▶ **Estratto del documento**

Storia

La rara raffigurazione di una donna faraone

Una scultura dimenticata per 40 anni in un museo egizio del Galles ritrae la regina Hatshepsut, una delle poche donne faraone, e in una delle scarse rappresentazioni al femminile.

Un reperto artistico dell'Antico Egitto rimasto per decenni negli archivi di un museo dell'Università di Swansea (Galles) è probabilmente uno dei rari ritratti di una famosa e potente regina: Hatshepsut, quinto faraone della Diciottesima Dinastia (in carica dal 1478 al 1458 a.C. circa), nonché una delle poche donne ad aver ricoperto la carica di sovrano.

▶ **Consegne dell'esercizio**
• 1. Secondo l'estratto, per quanti anni la scultura è rimasta dimenticata nel museo egizio del Galles?
• 2. Ricopia dall'estratto il passo compreso tra "La rara raffigurazione" e "rappresentazioni al femminile.", estremi inclusi.

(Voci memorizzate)
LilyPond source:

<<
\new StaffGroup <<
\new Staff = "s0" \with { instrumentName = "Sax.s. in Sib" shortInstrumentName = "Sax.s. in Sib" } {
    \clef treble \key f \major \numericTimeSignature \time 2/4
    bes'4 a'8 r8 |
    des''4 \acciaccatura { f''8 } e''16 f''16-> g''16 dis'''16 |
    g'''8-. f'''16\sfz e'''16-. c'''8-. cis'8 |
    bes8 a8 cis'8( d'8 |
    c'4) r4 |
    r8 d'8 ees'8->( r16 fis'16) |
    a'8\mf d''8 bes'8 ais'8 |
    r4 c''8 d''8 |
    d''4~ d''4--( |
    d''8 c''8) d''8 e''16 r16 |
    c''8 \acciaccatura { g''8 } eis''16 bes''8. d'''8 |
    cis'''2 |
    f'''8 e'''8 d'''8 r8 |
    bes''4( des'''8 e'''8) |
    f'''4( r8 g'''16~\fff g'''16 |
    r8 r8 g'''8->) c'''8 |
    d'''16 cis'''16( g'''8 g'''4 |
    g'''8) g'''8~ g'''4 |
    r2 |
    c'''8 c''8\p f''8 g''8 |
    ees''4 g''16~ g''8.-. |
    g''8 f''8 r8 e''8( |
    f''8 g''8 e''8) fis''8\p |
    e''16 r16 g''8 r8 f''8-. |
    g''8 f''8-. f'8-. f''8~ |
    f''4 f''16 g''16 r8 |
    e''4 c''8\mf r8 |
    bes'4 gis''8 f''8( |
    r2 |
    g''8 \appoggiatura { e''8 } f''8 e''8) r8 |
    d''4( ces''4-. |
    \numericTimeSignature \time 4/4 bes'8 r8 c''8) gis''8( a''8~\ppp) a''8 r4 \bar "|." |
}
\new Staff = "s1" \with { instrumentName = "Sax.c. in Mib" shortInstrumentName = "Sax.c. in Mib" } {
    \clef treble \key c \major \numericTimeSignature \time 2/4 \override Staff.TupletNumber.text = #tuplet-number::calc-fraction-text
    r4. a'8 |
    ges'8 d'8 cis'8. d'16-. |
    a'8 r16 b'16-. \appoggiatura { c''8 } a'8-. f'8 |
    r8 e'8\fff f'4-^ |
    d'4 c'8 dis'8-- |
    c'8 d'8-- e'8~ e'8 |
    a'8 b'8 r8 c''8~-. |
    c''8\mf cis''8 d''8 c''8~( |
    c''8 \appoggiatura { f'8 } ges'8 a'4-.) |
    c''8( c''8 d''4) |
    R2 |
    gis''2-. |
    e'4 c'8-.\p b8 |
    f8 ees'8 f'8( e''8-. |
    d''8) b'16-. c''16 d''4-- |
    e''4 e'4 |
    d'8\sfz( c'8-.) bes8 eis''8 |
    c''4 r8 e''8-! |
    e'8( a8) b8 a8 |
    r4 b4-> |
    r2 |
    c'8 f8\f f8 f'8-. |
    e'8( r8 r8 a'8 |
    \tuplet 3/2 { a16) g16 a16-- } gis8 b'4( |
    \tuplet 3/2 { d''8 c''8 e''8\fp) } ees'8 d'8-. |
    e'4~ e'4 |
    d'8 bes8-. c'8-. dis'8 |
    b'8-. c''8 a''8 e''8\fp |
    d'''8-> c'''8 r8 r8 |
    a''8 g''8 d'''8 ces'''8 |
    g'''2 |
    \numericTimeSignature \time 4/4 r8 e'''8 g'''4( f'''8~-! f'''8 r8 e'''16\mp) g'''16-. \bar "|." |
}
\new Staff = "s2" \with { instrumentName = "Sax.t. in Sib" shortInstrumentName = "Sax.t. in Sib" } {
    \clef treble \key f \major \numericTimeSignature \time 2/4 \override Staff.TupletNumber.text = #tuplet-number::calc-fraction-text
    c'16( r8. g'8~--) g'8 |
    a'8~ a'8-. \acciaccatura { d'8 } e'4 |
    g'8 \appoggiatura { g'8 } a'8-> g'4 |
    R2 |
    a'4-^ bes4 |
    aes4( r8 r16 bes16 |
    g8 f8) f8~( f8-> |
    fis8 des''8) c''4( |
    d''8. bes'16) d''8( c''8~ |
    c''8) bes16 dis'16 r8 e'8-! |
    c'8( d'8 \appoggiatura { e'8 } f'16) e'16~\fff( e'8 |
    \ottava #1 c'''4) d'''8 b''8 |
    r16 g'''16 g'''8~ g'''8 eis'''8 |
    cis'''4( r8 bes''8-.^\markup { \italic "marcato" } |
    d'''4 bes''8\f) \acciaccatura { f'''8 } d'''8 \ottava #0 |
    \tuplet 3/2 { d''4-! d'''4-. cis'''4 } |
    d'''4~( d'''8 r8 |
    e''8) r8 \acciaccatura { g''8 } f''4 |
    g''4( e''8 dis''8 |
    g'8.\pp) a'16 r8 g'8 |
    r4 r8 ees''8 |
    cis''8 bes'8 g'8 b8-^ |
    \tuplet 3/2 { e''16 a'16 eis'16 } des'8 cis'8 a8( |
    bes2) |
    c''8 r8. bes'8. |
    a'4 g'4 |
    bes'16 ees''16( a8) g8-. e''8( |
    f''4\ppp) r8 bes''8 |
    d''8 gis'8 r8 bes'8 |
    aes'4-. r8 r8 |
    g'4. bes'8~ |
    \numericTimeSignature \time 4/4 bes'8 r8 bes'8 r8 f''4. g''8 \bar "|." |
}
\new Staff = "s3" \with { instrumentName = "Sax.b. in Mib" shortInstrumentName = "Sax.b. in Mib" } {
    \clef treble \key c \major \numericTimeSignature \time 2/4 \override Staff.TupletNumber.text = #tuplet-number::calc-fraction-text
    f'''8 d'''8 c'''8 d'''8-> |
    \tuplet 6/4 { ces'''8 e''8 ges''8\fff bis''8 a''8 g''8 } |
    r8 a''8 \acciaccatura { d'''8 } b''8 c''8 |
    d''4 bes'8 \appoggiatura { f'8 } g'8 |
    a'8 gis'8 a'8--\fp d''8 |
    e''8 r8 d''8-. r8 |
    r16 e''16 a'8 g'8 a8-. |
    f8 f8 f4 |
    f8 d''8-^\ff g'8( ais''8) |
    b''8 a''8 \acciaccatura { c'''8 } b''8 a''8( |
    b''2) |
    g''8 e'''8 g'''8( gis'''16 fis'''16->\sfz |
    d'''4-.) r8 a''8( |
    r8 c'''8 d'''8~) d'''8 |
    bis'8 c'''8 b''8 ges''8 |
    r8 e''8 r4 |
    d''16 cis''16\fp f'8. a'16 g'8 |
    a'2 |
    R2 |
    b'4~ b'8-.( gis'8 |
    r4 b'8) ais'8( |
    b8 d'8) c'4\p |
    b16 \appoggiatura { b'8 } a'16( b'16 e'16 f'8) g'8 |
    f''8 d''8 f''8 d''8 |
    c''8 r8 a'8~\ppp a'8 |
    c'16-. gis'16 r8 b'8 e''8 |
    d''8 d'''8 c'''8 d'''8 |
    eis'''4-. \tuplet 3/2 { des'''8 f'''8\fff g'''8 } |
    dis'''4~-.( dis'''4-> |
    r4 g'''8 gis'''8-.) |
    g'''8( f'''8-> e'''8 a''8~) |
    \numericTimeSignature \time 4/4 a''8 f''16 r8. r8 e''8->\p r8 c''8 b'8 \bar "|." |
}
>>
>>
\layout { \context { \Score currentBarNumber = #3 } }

▶ **Soluzioni per consegna**
• 1. Per 40 anni.

• 2.
La rara raffigurazione di una donna faraone

Una scultura dimenticata per 40 anni in un museo egizio del Galles ritrae la regina Hatshepsut, una delle poche donne faraone, e in una delle scarse rappresentazioni al femminile.